DO WE REALLY WANT JESUS BACK?
- Dan Held Ministries
- Apr 26
- 4 min read

In the Bible’s Old Testament we can read about what the ancient Jews referred to as the coming “Day of the Lord.” In the Hebrew (יֹום יְהוָה pronounced “Yom Adonai”) we find the Prophets of old referring to this as an age to come when God’s Messianic rule would establish social justice and lasting peace. If only “Yom Adonai” would come, then all would be wonderful. It was a kind of Make Israel Great Again cry from the people to God through their Priests who would speak for them, pleading for God’s rescue.
When it came to the Hebrew Prophets themselves, however, the message of reply from God to the people was more along the order of “be careful what you wish for.” Yes, this “Day of the Lord” would come, but the social justice it would bring for the sake of lasting peace wouldn’t be to their liking. One of God’s Prophets, Joel, put it this way, "The sun shall be turned into darkness, and the moon into blood, before the great and the terrible day of the LORD come" (Joel 2:31). The Prophet, Amos, put it in even bolder terms, “Woe to you who desire the day of the Lord! Why would you have the day of the Lord? It is darkness, and not light, as if a man fled from a lion, and a bear met him, or went into the house and leaned his hand against the wall, and a serpent bit him. Is not the day of the Lord darkness, and not light, and gloom with no brightness in it? ‘I hate, I despise your feasts, and I take no delight in your solemn assemblies. Even though you offer me your burnt offerings and grain offerings, I will not accept them; and the peace offerings of your fattened animals, I will not look upon them. Take away from me the noise of your songs; to the melody of your harps I will not listen. But let justice roll down like waters, and righteousness like an ever-flowing stream’” (Amos 5:18-24).

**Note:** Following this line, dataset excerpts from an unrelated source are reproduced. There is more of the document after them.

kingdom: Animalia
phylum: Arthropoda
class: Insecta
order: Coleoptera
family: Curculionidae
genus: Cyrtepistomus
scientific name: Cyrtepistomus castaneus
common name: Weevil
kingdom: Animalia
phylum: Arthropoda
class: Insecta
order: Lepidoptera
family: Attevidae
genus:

The jist of matters where the Old Testament Prophets were concerned was that “Yom Adonai” would bring to earth God’s judgment of all nations, including their own. The Psalmist (110:6) noted that the rulers of all nations would be judged according to their deeds. So the Prophets essentially begged the question of “do you really want your own nation to be judged by a God of righteous justice?” Really?
This same social dynamic or cultural norm was in play, to no surprise, when Jesus walked the earth preaching and ministering to the Jewish people of his day. “יֹום יְהוָה” in the Hebrew was replaced by “ἡμέρα κυρίου” in the Greek as the New Testament cries of the people were for God to bring about what we broadly refer to as the second coming of Christ. “Christ will come again!” Or “adventus” in the Latin use of the Greek term, “Parousia,” signaling the arrival of Christ to establish God’s Kingdom of perfect justice and lasting peace. This was the very crux of the biblical Gospel. (Any notion that the Gospel involved our personally going to Heaven after we died was a made up gospel coming out of evangelical Christianity within the last couple centuries, not from Jesus Himself….i.e., from God’s Word.)
Perhaps this is why the Gospel of Matthew makes it a point to report how it was Jesus Himself addressed the issue of this new Day of the Lord when he would come to judge the nations. Having already issued His own prophetic “7 woes” in Matthew 23, Jesus now arrives at that point in his message where the judgment of the nations is to take place. In Matthew 25:31-46, he tells the parable of the sheep and the goats. It takes precious little imagination to realize Jesus is including those looking forward to His second coming as being the goats in His parable.
Ouch?
Do we really want Jesus back?
This is the question we may all want to ask ourselves in this blessed season of Easter. Are we really ready for God’s judgment of the nations? Do we realize that, where God is concerned and assuming Jesus is allowed to speak for God in the first person (instead of just having other heroes of our faith speaking for God in the second person), God will exalt the humbled and humble the exalted? That God will privilege the marginalized among the world’s people, the strangers in the foreign lands or the poorest in the homelands, and then marginalize the privileged in return? Have we ever read the parable of Jesus found in Luke 16:19-31?
Let me ask that last one another time. Have we ever read the parable of Jesus found in Luke 16:19-31? Do we dare look it up now? (Hint: v. 31 is the strangest Easter message ever.)
Yes, I am of the faith that believes there really will be a “יֹום יְהוָה” or a “ἡμέρα κυρίου” and that God’s judgment will indeed be just. I believe that social justice alone will then establish lasting peace. But I tread cautiously into the territory of wishing it would happen right away. There’s a part of me that trusts the Easter Resurrection as a sign that all will turn out great in the end. But what if the Resurrected Christ has no such message to bring back from the grave? What if we are still being told to expect the unexpected? To be careful what we wish for? To stop assuming that God would come and Bless, not Damn, America…..my own nation?
Do we really want Jesus back yet again?